À larmes égales
La valeur (changeante?) du diplôme.
À la lointaine époque de mes propres études universitaires, un baccalauréat ne semblait pas être autre chose qu’une valeur sûre. Avec un diplôme, on avait une bonne job, une bonne vie, on faisait mieux que nos parents. Ga-ran-ti, vous dis-je.
Quelle job? On n’avait même pas besoin de le savoir avant de commencer. Tu croirais quasiment que l’univers allait nous payer pour finir nos études.
Même pour le monde “pas riche” (tsé, l’optimisme? T’étais pas pauvre, juste “pas riche”), il suffisait d’une demande de prêt et, comme par magie, tu passais de “pas riche” à “pas si pire” du jour au lendemain. À crédit et moyennant intérêt, mais bon.
Juste de même, tu devenais un étudiant de première génération.
Avant les prêts étudiants, quand tu venais au monde “pas riche” les chances étaient plus fortes de le rester. Ceci dit, le manque de moyens n’était qu’une raison parmi plusieurs autres pour ne pas s’éduquer (ou bon, pas plus que le strict minimum). Bien des femmes se sont fait dire que « les études c’est pour les autres », et quelle que soit “leur place”, un diplôme était optionnel dans la majorité des cas. D’ailleurs, le travail rémunéré était souvent vu comme une chose temporaire, en attendant le mariage.
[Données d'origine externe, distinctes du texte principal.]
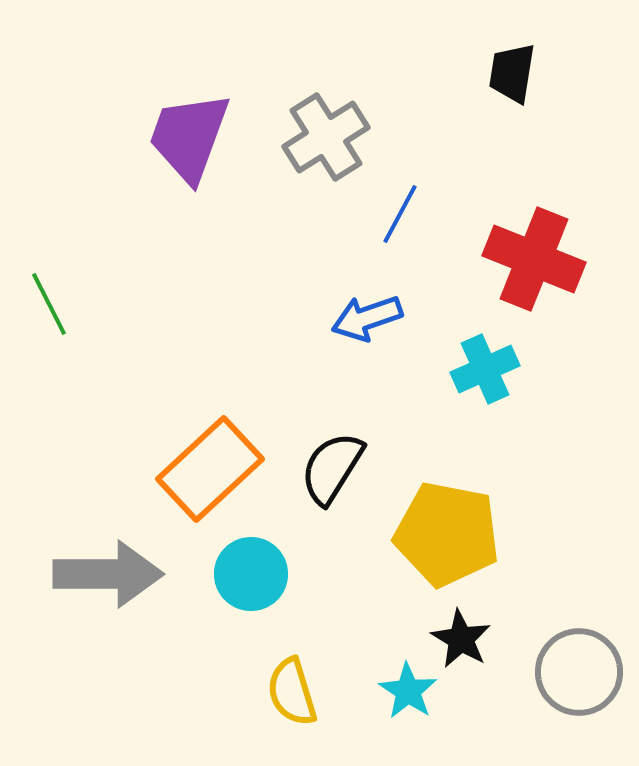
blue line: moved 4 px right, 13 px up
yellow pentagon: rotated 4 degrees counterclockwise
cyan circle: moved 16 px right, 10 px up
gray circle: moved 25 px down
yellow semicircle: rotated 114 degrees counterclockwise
Le même genre de préjugés existait pour les métiers “virils”, il faut le dire. Un “vrai homme” ça travaille avec ses bras et pas avec sa tête - vous voyez le genre.
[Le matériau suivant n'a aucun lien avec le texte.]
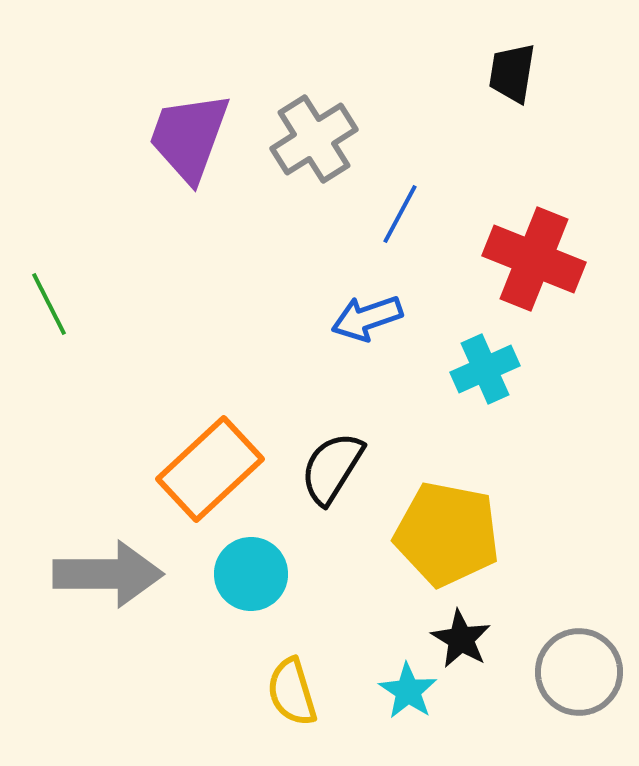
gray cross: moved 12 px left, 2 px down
Dans bien des familles acadiennes aux moyens limités, l’éducation était alors vue comme un luxe. La promesse d’un bon salaire dans 10 ans remplit bien mal un ventre vide dans l’immédiat. Mes grands-parents n’en avaient pas les moyens pour leurs enfants, point final. Ou en tout cas, pas pour leurs filles.
Même si la misère se ressemblait d’une place à l’autre, les opinions ont pu varier. Dans le Sud-Est, par exemple, le fait d’avoir une université francophone “proche” rendait le rêve d’un diplôme plus réaliste qu’ailleurs. En même temps, l’accessibilité n’est pas une garantie en soi - quand t’es à pied, tu juges tes distances différemment de la personne avec une voiture. Tout est une question de perspective.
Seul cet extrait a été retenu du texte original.